Answer:
The zeroes of this polynomial are [tex]x_{1} \approx 0.847[/tex] and [tex]x_{2} \approx -1.180[/tex].
Step-by-step explanation:
Let [tex]3\cdot x^{2}+x - 3 = 0[/tex], the quickest and most efficient approach to find the zeroes of this second order polynomial is by Quadratic Formula. For all [tex]a\cdot x^{2}+b\cdot x + c = 0[/tex], roots are determined by:
[tex]x_{1,2} = \frac{-b\pm \sqrt{b^{2}-4\cdot a\cdot c}}{2\cdot a}[/tex] (1)
Where [tex]a[/tex], [tex]b[/tex], [tex]c[/tex] are coefficients of the polynomial.

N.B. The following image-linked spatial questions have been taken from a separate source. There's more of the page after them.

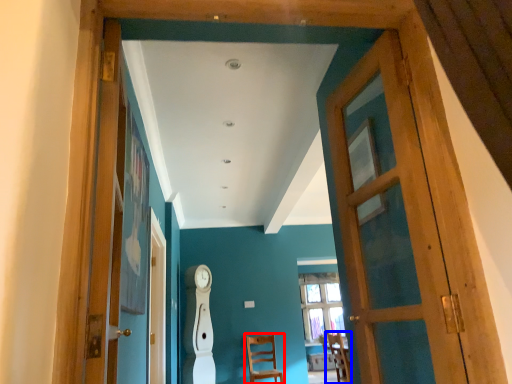
Question: Which point is further to the camera, chair (highlighted by a red box) or chair (highlighted by a blue box)?

Choices:
 (A) chair
 (B) chair

Answer: (A)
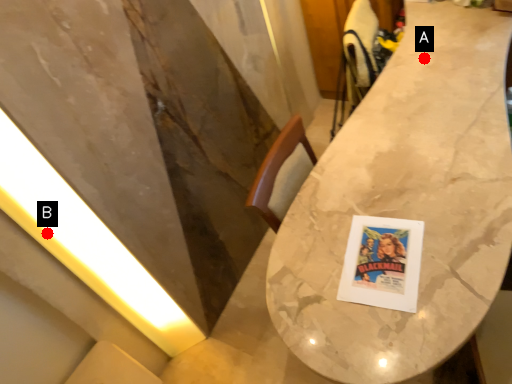
Question: Two points are circled on the image, labeled by A and B beside each circle. Among these points, which one is nearest to the camera?

Choices:
 (A) A is closer
 (B) B is closer

Answer: (B)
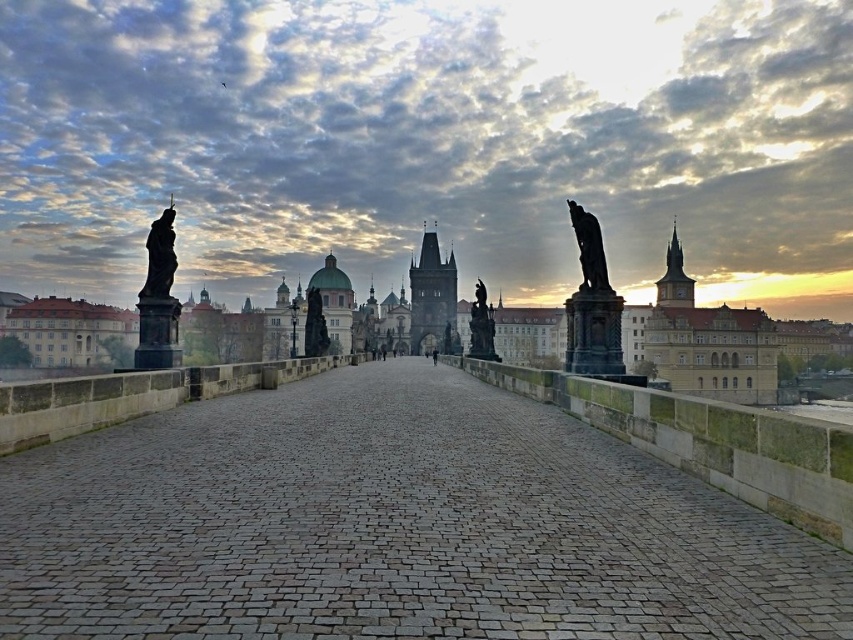
You are standing at the point marked by the coordinates point (392, 525) on Charles Bridge in Prague. Looking towards the Prague Castle spires in the background, which direction should you walk to stay on the gray cobblestone path at center?

The gray cobblestone path at center is represented by point (392, 525), so you should walk straight ahead along the path marked by this point to stay on the gray cobblestone path at center while facing the Prague Castle spires in the background.

You are an art student preparing to sketch the statues on Charles Bridge. You have a small sketchbook that can only accommodate details of statues up to 1 meter in width. Which statue between the polished bronze statue at right and the black stone statue at center should you choose to sketch to ensure it fits in your sketchbook?

The black stone statue at center has a smaller width compared to the polished bronze statue at right, so it would fit better in your 1 meter width sketchbook.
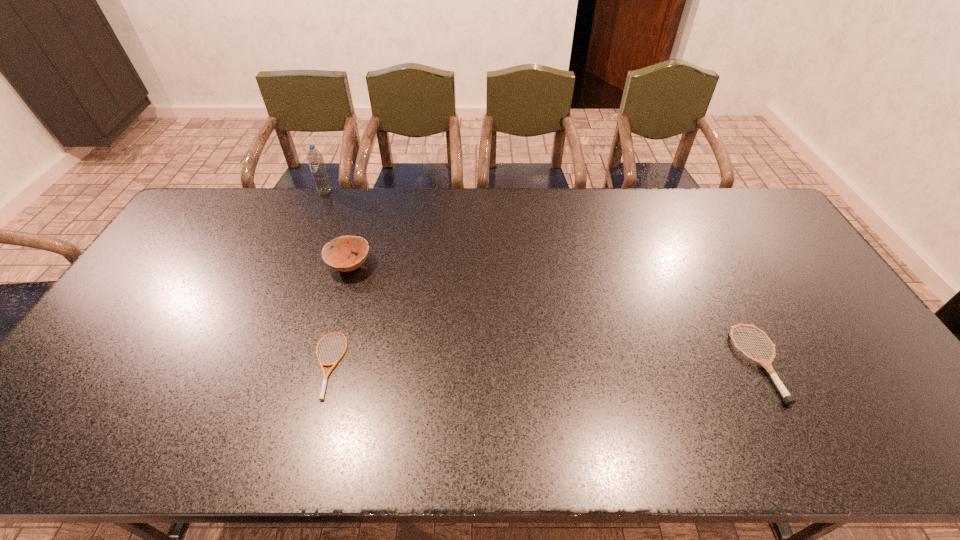
Identify the location of vacant space in between the third shortest object and the left tennis racket. This screenshot has height=540, width=960. (338, 315).

Locate an element on the screen. The height and width of the screenshot is (540, 960). empty location between the farthest object and the third nearest object is located at coordinates (337, 228).

At what (x,y) coordinates should I click in order to perform the action: click on free space between the leftmost object and the shortest object. Please return your answer as a coordinate pair (x, y). The height and width of the screenshot is (540, 960). Looking at the image, I should click on click(x=326, y=279).

Locate an element on the screen. unoccupied position between the water bottle and the shortest object is located at coordinates (326, 279).

The width and height of the screenshot is (960, 540). I want to click on free spot between the right tennis racket and the bowl, so click(x=555, y=314).

Locate an element on the screen. vacant area that lies between the right tennis racket and the shorter tennis racket is located at coordinates (543, 364).

Where is `free space that is in between the third shortest object and the shortest object`? free space that is in between the third shortest object and the shortest object is located at coordinates (338, 315).

Find the location of a particular element. This screenshot has height=540, width=960. free space between the shorter tennis racket and the tallest object is located at coordinates pos(326,279).

The image size is (960, 540). Find the location of `vacant space that is in between the shorter tennis racket and the bowl`. vacant space that is in between the shorter tennis racket and the bowl is located at coordinates (338, 315).

Find the location of a particular element. The width and height of the screenshot is (960, 540). object that is the third closest to the bowl is located at coordinates 788,399.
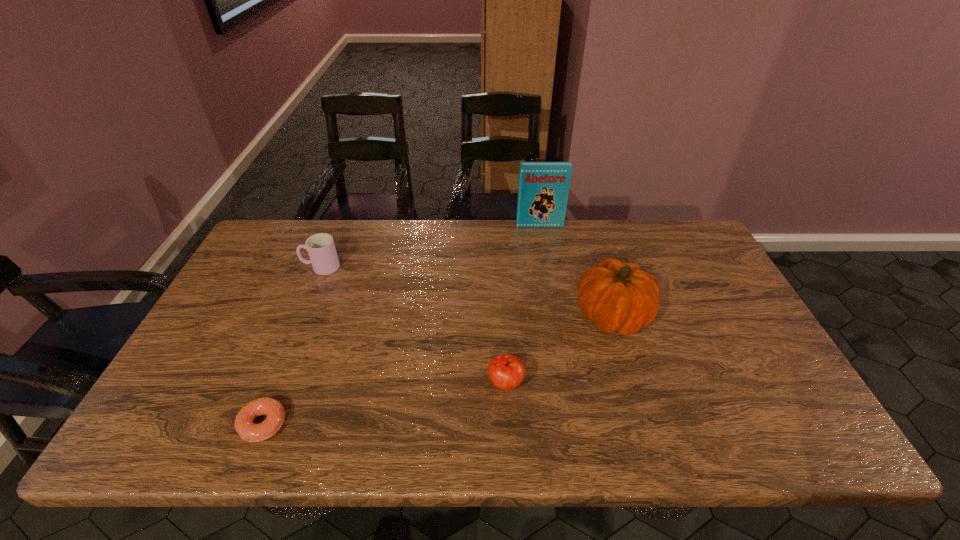
The width and height of the screenshot is (960, 540). In the image, there is a desktop. Identify the location of vacant region at the left edge. (223, 309).

The width and height of the screenshot is (960, 540). I want to click on vacant space at the right edge of the desktop, so click(x=723, y=320).

In order to click on vacant region at the far left corner of the desktop in this screenshot , I will do `click(305, 225)`.

You are a GUI agent. You are given a task and a screenshot of the screen. Output one action in this format:
    pyautogui.click(x=<x>, y=<y>)
    Task: Click on the free location at the near left corner
    The width and height of the screenshot is (960, 540).
    Given the screenshot: What is the action you would take?
    pyautogui.click(x=160, y=420)

Where is `free space at the far right corner of the desktop`? The width and height of the screenshot is (960, 540). free space at the far right corner of the desktop is located at coordinates (659, 241).

Locate an element on the screen. Image resolution: width=960 pixels, height=540 pixels. free space at the near right corner is located at coordinates (742, 425).

You are a GUI agent. You are given a task and a screenshot of the screen. Output one action in this format:
    pyautogui.click(x=<x>, y=<y>)
    Task: Click on the unoccupied position between the cup and the nearest object
    The width and height of the screenshot is (960, 540).
    Given the screenshot: What is the action you would take?
    pyautogui.click(x=292, y=346)

In order to click on vacant space in between the cup and the second nearest object in this screenshot , I will do `click(413, 325)`.

I want to click on empty space between the fourth nearest object and the pumpkin, so click(467, 291).

Where is `free point between the apple and the fourth shortest object`? free point between the apple and the fourth shortest object is located at coordinates (559, 349).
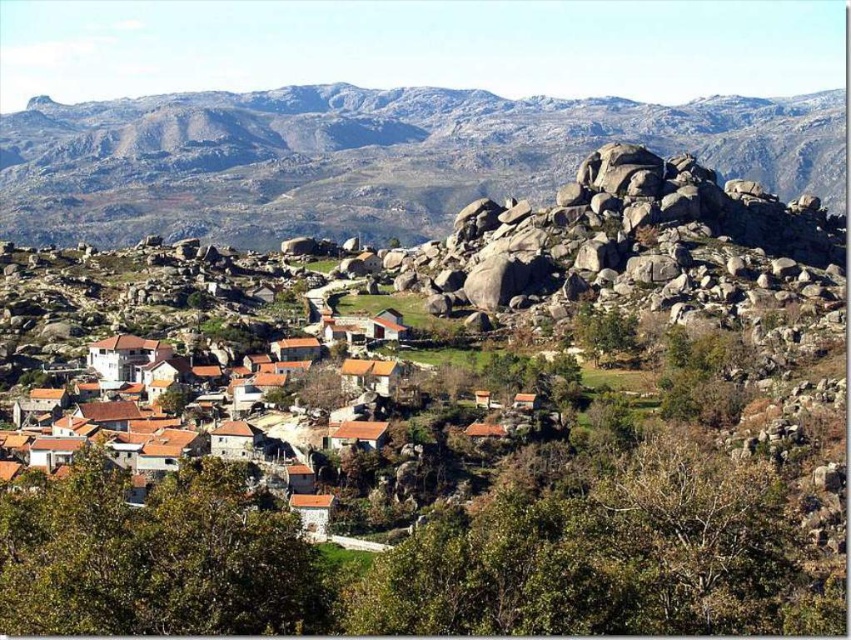
Looking at this image, you are a hiker standing in the village and want to reach the distant hills beyond the rocky terrain. According to the image, which direction should you move relative to the brown clay houses at center to avoid the granite boulders at upper center?

The granite boulders at upper center are on the right side of the brown clay houses at center, so to avoid them, you should move to the left side of the brown clay houses at center towards the direction opposite the granite boulders.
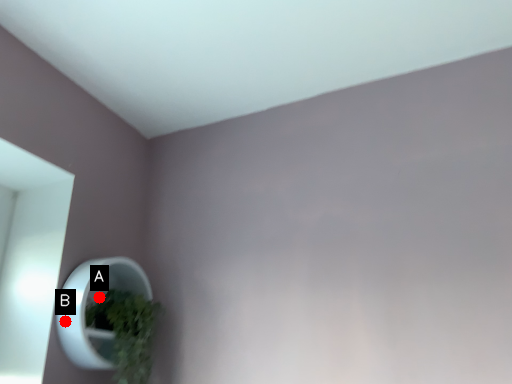
Question: Two points are circled on the image, labeled by A and B beside each circle. Which point appears farthest from the camera in this image?

Choices:
 (A) A is further
 (B) B is further

Answer: (A)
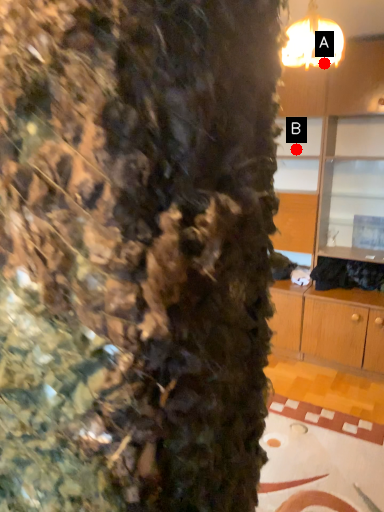
Question: Two points are circled on the image, labeled by A and B beside each circle. Which point is closer to the camera taking this photo?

If we know that [tex]a = 3[/tex], [tex]b = 1[/tex] and [tex]c = -3[/tex], then roots of the polynomial are, respectively:
[tex]x_{1,2} = \frac{-1\pm\sqrt{1^{2}-4\cdot (3)\cdot (-3)}}{2\cdot (3)}[/tex]
[tex]x_{1,2} =\frac{-1\pm \sqrt{37}}{6}[/tex]
The zeroes of this polynomial are [tex]x_{1} \approx 0.847[/tex] and [tex]x_{2} \approx -1.180[/tex].